Meer droogte in Nederland door opwarming, maar geen link met Noordpool
Vorige week weten diverse Vlaamse media de extreme droogte die Nederland en België treft aan een tragere straalstroom. Dat is een krachtige westenwind op 10 kilometer hoogte in de atmosfeer, die als een rivier soms flink kan kronkelen.
Als dergelijke meanders (die ook wel rossbygolven worden genoemd) een tijd op hun plaats blijven, liggen ze vaak aan de basis van allerlei vormen van extreem weer, waaronder hittegolven, sneeuwstormen of juist droogte.
In een van die artikelen, die ook in Nederland werd verspreid, werd gesteld dat er wetenschappelijke consensus zou bestaan dat het slingeren van de straalstroom toeneemt door opwarming van de Noordpool. Doordat het poolgebied relatief snel opwarmt, neemt het temperatuurcontrast met lagere breedtegraden af, waardoor de luchtcirculatiepatronen makkelijker van plek verschuiven. Zo luidt althans de hypothese.
Afzwakkende Golfstroom heeft bij ons grotere invloed
Het KNMI is niet overtuigd. Dat wil zeggen: het klopt wel dat de weersextremen samenhangen met golfbewegingen in de straalstroom, maar niet dat die meanders toenemen door opwarming van het poolgebied. Volgens klimaatonderzoeker Geert Jan van Oldenborgh is de lente - die extreem droog was - echt een specifiek seizoen waarin andere verbanden een rol spelen dan in de winter en zomer.
"Het water van de Noord-Atlantische Oceaan is bijvoorbeeld relatief koud. Je ziet vaak dat een hogedrukgebied dat bij de Azoren ligt daardoor uitlopers heeft naar het noorden, richting ons."
Dat effect wordt volgens Van Oldenborgh wel versterkt door een ander effect van de mondiale opwarming, namelijk de afzwakking van de warme Golfstroom. In de winter geeft dat bij ons juist meer lagedrukgebieden en westenwinden met regen, maar vanaf de lente draait het effect om, en neemt de kans op hogedrukgebieden en daarmee droog weer toe.

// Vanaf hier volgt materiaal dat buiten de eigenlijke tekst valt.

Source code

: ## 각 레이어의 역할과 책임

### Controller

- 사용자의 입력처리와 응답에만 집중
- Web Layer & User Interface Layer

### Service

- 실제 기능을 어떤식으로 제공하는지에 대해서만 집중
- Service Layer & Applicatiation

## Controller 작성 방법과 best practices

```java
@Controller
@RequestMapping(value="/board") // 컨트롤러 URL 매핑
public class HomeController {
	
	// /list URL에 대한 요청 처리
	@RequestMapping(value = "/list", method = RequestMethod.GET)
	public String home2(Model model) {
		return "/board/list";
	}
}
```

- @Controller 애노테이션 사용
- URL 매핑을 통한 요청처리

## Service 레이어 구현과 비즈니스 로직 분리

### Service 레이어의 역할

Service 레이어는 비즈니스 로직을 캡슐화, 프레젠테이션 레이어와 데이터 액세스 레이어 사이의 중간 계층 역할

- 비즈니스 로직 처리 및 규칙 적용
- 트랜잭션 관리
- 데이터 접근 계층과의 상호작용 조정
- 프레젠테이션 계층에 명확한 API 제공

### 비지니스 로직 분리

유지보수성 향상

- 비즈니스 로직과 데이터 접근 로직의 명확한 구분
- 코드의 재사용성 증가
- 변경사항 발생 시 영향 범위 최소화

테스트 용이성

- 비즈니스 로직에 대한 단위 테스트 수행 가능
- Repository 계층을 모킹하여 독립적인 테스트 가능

Een toename van zonnestraling en daarmee droogte hoeft bovendien niet te komen door een toename van hogedrukgebieden. De Nederlandse lentes zijn meetbaar zonniger geworden, maar Van Oldenborgh vindt geen duidelijke trend voor luchtdruk. Ook tonen de statistieken van de Climate Explorer van het KNMI geen afname van het temperatuurverschil tussen West-Europa en het poolgebied ten noorden ervan, waar de straalstroomhypothese op gebaseerd is.
"Tot slot zien we door klimaatverandering juist wel een toename van het temperatuurverschil tussen tropen en polen op grote hoogte in de atmosfeer. Dat komt doordat de tropen warmer én vochtiger worden, waardoor daar op grote hoogte meer condensatiewarmte vrijkomt. Dat werkt weer stabiliserend op de straalstroom."
'Een mooie hypothese, maar niet goed onderbouwd'
Van Oldenborgh krijgt bijval van Tim Woollings, een in de straalstroom gespecialiseerde klimaatprofessor van de University of Oxford. "Er is in de mondiale weerdata eigenlijk geen aanwijzing te vinden dat het meanderen van de straalstroom is toegenomen, in geen enkel seizoen."
"Een aantal jaar leek het in de waarnemingen erop dat er veranderingen ontstonden in de straalstroom, vooral in de herfst en winter. Maar een update van die studies laat geen significante verandering zien. De hypothese was interessant, maar wordt uiteindelijk niet ondersteund door een sterke fysische onderbouwing of simulaties van klimaatmodellen."